The Social Media Interview, what Employers and Employees should know
Friday, February 1, 2013

Imagine landing a job interview. How do you prepare yourself? You might read about the company, prep for questions, bring your résumé and arrive on time. Then, the interviewer begins by asking for the username and password of all your social media accounts. Surprised? Don’t be. Recent employment practices show your interview starts long before you arrive; it starts online with your social media accounts. Welcome to the age of the “social media interview.”

Companies increasingly rely on social media to support their business. From advertising to customer interaction, social media is the future. However, social media has also entered business in ways that people have yet to fully understand.
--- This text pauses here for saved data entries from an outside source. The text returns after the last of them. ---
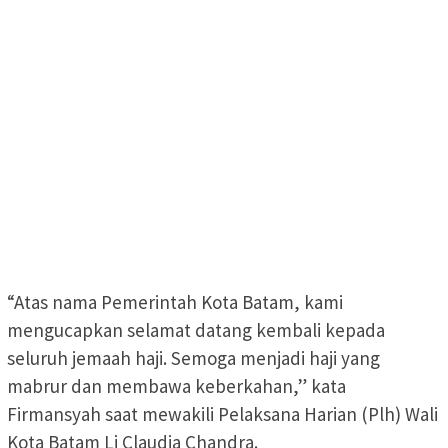
“Atas nama Pemerintah Kota Batam, kami
mengucapkan selamat datang kembali kepada
seluruh jemaah haji. Semoga menjadi haji yang
mabrur dan membawa keberkahan,” kata
Firmansyah saat mewakili Pelaksana Harian (Plh) Wali
Kota Batam Li Claudia Chandra.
For instance, the hiring process has changed as companies increasingly rely on social media to search for potential employees. As a result, one recent employment practice has drawn attention.

Specifically, some employers are requesting applicants to provide access to their social media accounts as a condition of employment. MSNBC’s Bob Sullivan reports applicants to the Maryland Department of Corrections have been asked to log onto their social media accounts while the interviewer observes; thus making wall posts, friends and pictures, normally private, viewable by a potential employer. Until recently, Maryland asked applicants to turn over social media account usernames and passwords.

Employers may argue the social media inspection process is voluntary, but many find this practice a violation of First Amendment and privacy rights. According to the same MSNBC article, federal laws to prohibit social media password requests by perspective employers have even been suggested.

Additionally, Sullivan reports this type of monitoring by potential employers may violate the Facebook terms of use. Facebook’s Statement of Rights and Responsibilities reads, “You will not share your password, let anyone else access your account, or do anything … that might jeopardize the security of your account.” According to a Facebook spokesperson, employer policies that allow “shoulder surfing” appear to violate Facebook’s terms. As a social media lawyer, this topic’s potential for conflicts is apparent.

While many assume that privacy settings on a social media profile will protect one from access by a potential employer, the recent trend of “shoulder surfing” and social media account passwords requests suggests otherwise. The burning question then becomes how employers and employees prepare for the age of the “social media interview?”